- _WHAT TO WORK ON_
1. According to the article on China's currency-policy change, how much stronger did the revaluation make the yuan against the American dollar?
2. Carry on the news article about China's yuan revaluation, picking up after its last sentence.

- _SUPPLIED TEXT_
* * * *

Amid Pressure From U.S., Beijing Links Economy More to Market Forces Greenspan: 'Good First Step'
By James T. Areddy in Shanghai, Mary Kissel in Hong Kong, and Andrew Browne and Michael M. Phillips in Washington July22,2005

China announced a long-awaited currency-policy change with broad symbolic significance, integrating the nominally Communist nation more deeply into global markets and helping ease tensions with trading partners.

The People's Bank of China revalued the yuan to make the Chinese currency effectively 2.1% stronger against the American dollar than it had been for years. That went part way to satisfy critics who say the yuan has long been significantly undervalued, making Chinese goods cheaper abroad and thus giving the Chinese an unfair trading advantage.

The question is whether the move will be enough -- both to give Beijing's economic stewards the flexibility to deal with weaknesses in their own economy and to quell rising anti-Chinese sentiment around the world.

The answer hinges a lot on just how flexible Chinese currency policy really becomes. The announcement on state television Thursday night in Beijing, at about 7 a.m. New York time, didn't say.

China said it would no longer peg the yuan's value only to the dollar, instead allowing it to trade within a narrow band against a basket of currencies. But just how much the yuan's value will be market-driven, as opposed to government-driven, remains unclear. As the central bank put it in its statement, the Chinese government will act "with a view to establish and improve the socialist market economic system."

* * * *

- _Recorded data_
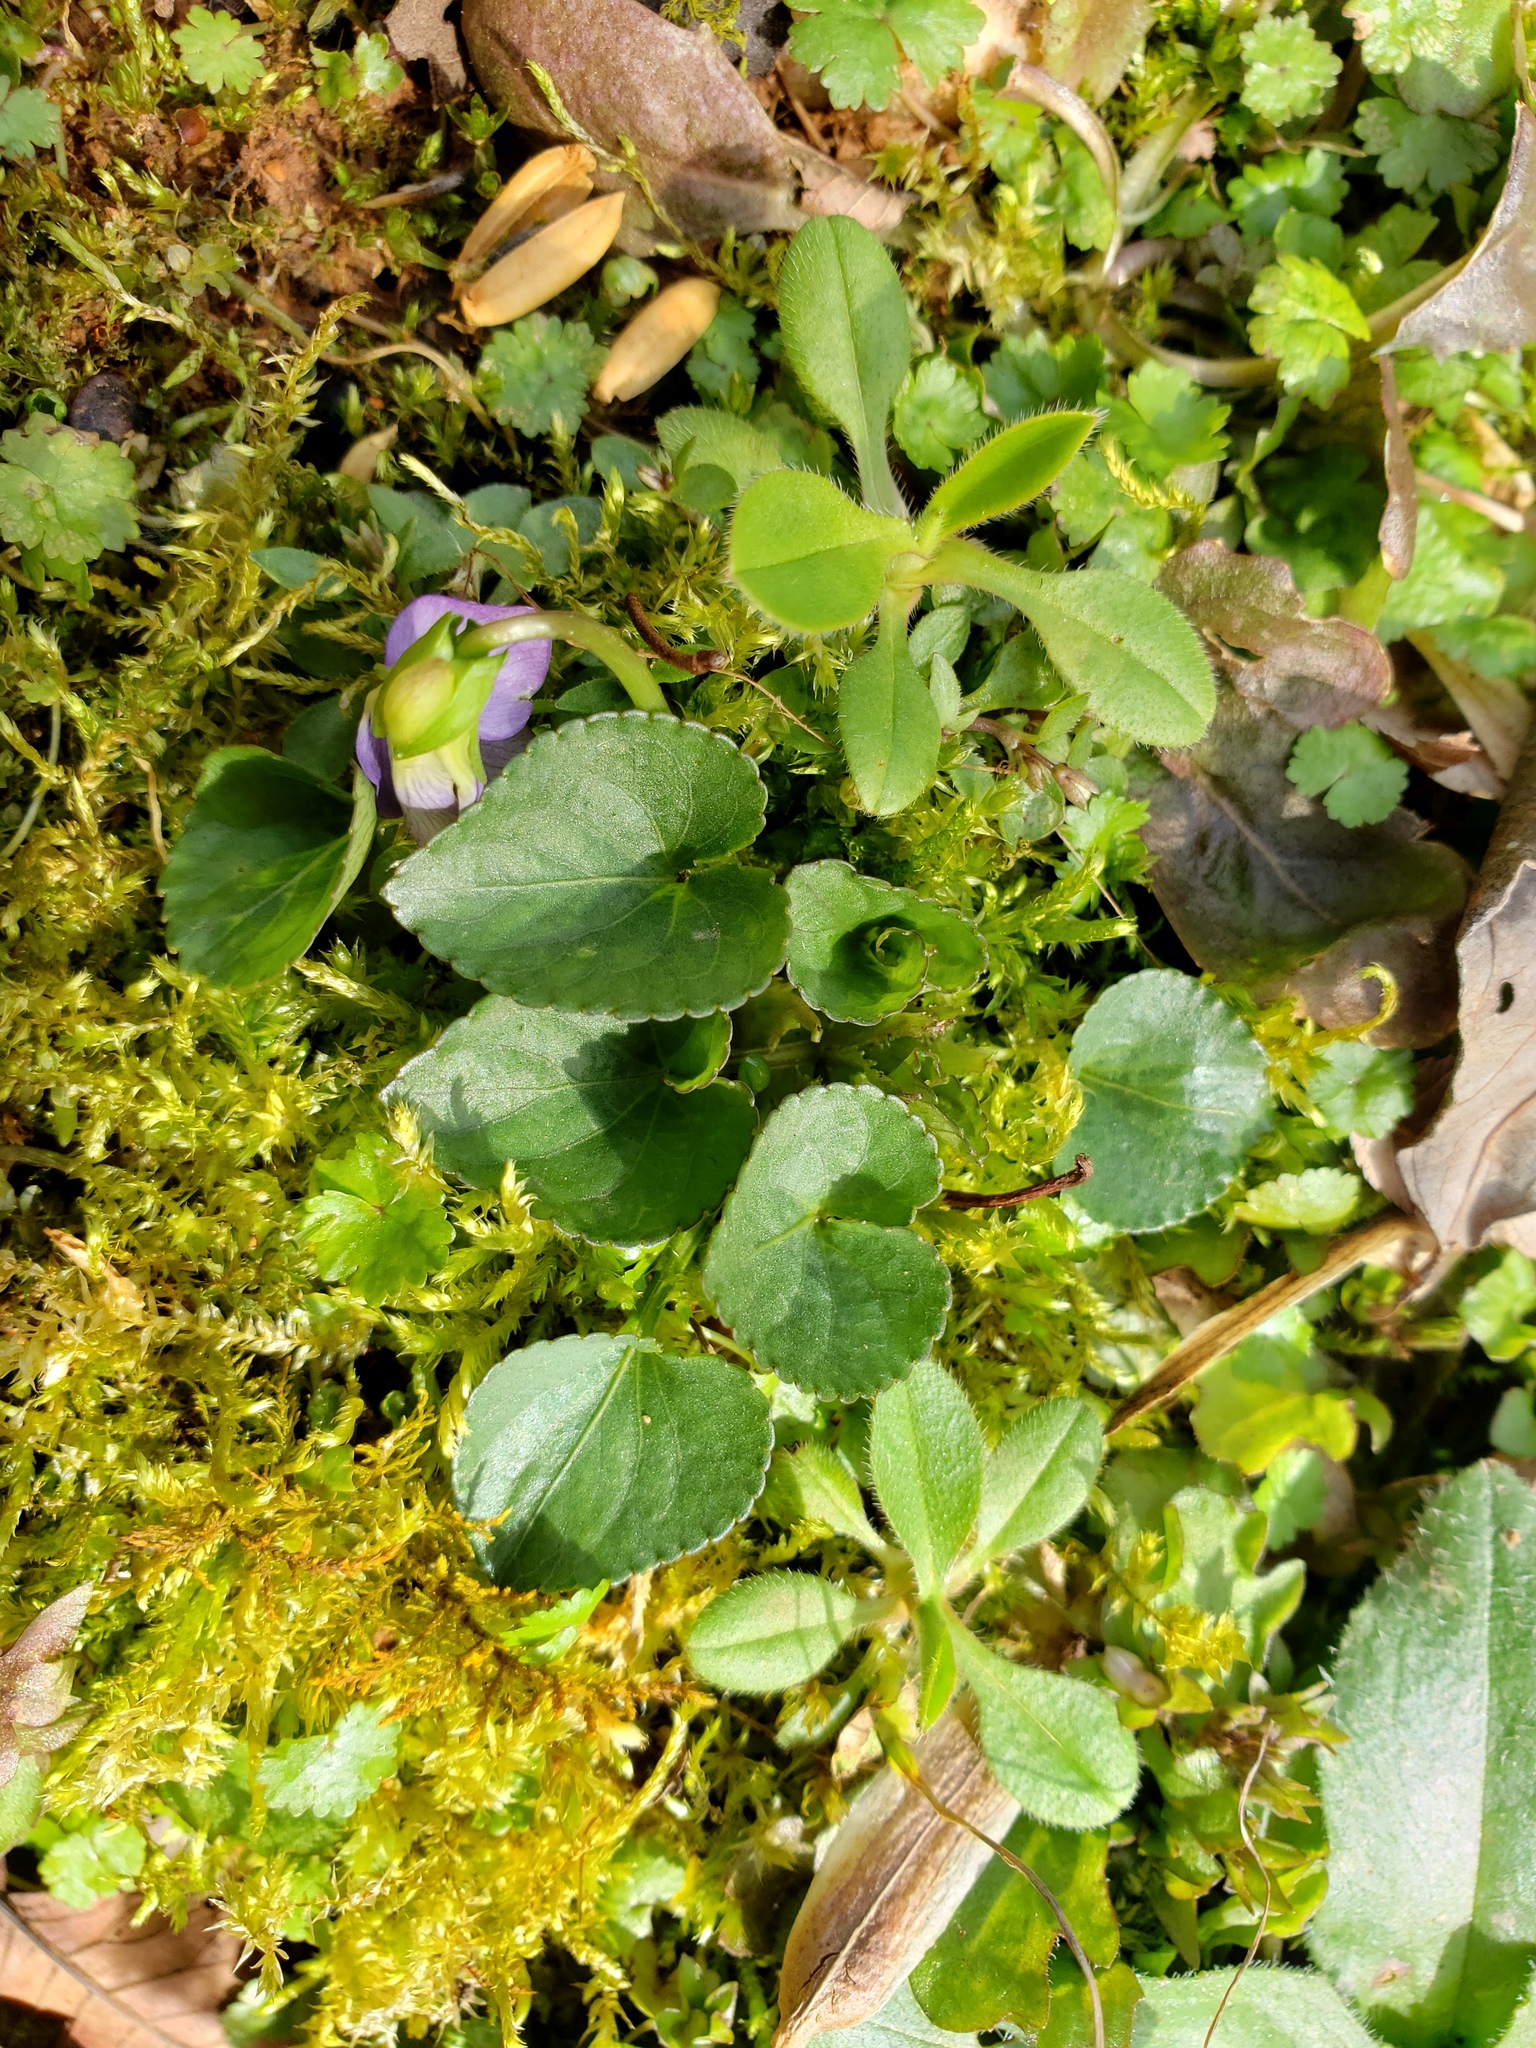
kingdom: Plantae
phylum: Tracheophyta
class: Magnoliopsida
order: Solanales
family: Convolvulaceae
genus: Dichondra
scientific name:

* * * *

- _RESULTS FOR THE EXERCISE_
1. Effectively 2.1% stronger.

2.
The result was a cautious response from American policy makers who have long been prodding China to act. "I think it's the start of an awfully important process," said Treasury Secretary John Snow. Speaking to reporters, he said he was "particularly struck" by China's commitment to "really letting market forces set the path the currency is on." But Mr. Snow made a point of emphasizing that "we will monitor China's 'managed float'" -- as China's new system was being called -- to see whether Beijing makes good on that pledge. Federal Reserve Chairman Alan Greenspan told Congress yesterday it was "a good first step."

Over the long run, China's change could send major ripples through global financial markets. And while American officials had pushed hard for a move by the Chinese, the impact may not be entirely beneficial to the U.S. One worrisome scenario: If China as a result of its change slows its huge purchases of U.S. dollars and U.S. bonds, American interest rates could be forced higher. A China no longer tying its currency solely to the dollar presumably wouldn't have quite so much appetite for constantly buying dollars and bonds to keep its own currency from rising.

Indeed, China's move sparked a broad-based selloff in the U.S. dollar and Treasury notes (http://online.wsj.com/page/0,,2_0031,00.html?mod=2%5F0031) yesterday. That meant the 10-year Treasury note's yield moved higher, to 4.28% from 4.17%. If rates were to go significantly higher in the future, the change could restrain U.S. consumption, the housing market and ultimately global growth. A significantly stronger Chinese currency could also lift the price, in dollar terms, of Chinese exports to the U.S., from clothing to toys to machinery, and to that extent feed inflation.

U.S. stocks (http://online.wsj.com/article/0,,SB112194491160491974,00.html?mod=article-outset-box) gyrated yesterday, affected both by the Chinese news and by word of new London bombings. The Dow Jones Industrial Average finished down a little more than 61 points.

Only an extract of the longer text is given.